§ HOW TO COMPLETE THIS TASK: Below are entries. Pull out all lines containing "Kitchen".
-------- SOURCE RECORDS --------
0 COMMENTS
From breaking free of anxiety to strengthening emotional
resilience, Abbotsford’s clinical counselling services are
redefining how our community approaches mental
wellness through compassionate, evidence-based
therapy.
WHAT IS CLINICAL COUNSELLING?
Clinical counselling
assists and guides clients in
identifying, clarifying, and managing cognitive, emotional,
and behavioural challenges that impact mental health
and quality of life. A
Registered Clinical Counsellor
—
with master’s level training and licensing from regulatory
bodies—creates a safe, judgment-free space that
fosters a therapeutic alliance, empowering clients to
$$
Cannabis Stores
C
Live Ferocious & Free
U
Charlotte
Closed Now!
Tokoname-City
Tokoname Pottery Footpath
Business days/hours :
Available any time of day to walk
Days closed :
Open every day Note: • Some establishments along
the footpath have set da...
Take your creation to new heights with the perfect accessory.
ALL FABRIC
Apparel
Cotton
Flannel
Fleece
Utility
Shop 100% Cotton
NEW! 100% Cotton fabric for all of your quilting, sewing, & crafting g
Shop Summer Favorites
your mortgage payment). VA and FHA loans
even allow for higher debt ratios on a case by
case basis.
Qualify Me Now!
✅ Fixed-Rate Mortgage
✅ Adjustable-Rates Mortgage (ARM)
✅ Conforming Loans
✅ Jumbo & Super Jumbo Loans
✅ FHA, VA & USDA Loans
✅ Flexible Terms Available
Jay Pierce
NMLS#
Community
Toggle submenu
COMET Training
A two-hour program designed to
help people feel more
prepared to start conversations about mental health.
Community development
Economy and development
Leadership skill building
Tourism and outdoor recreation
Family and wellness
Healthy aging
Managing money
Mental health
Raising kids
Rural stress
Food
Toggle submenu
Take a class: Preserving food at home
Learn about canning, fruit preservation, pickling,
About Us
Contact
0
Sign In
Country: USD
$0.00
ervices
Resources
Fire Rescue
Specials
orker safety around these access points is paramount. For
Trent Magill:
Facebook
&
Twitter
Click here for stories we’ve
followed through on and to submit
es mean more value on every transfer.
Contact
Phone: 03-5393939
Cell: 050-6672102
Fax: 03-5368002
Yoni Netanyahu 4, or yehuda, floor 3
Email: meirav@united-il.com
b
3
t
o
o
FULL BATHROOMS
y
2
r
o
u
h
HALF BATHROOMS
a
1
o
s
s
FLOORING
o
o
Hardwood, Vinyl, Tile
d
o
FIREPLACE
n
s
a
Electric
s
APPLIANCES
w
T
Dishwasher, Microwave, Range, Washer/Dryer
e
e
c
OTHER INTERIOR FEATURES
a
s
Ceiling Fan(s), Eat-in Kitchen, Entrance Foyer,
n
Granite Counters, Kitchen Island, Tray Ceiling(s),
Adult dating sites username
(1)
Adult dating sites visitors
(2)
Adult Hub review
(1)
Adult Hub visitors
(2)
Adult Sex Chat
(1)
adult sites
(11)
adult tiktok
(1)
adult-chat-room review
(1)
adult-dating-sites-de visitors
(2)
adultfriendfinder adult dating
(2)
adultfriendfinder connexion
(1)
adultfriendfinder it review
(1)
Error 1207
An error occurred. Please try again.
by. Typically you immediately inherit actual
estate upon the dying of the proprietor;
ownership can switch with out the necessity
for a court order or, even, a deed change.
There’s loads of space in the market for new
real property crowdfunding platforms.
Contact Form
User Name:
--------
§ YOUR RESPONSE:
Ceiling Fan(s), Eat-in Kitchen, Entrance Foyer,
Granite Counters, Kitchen Island, Tray Ceiling(s),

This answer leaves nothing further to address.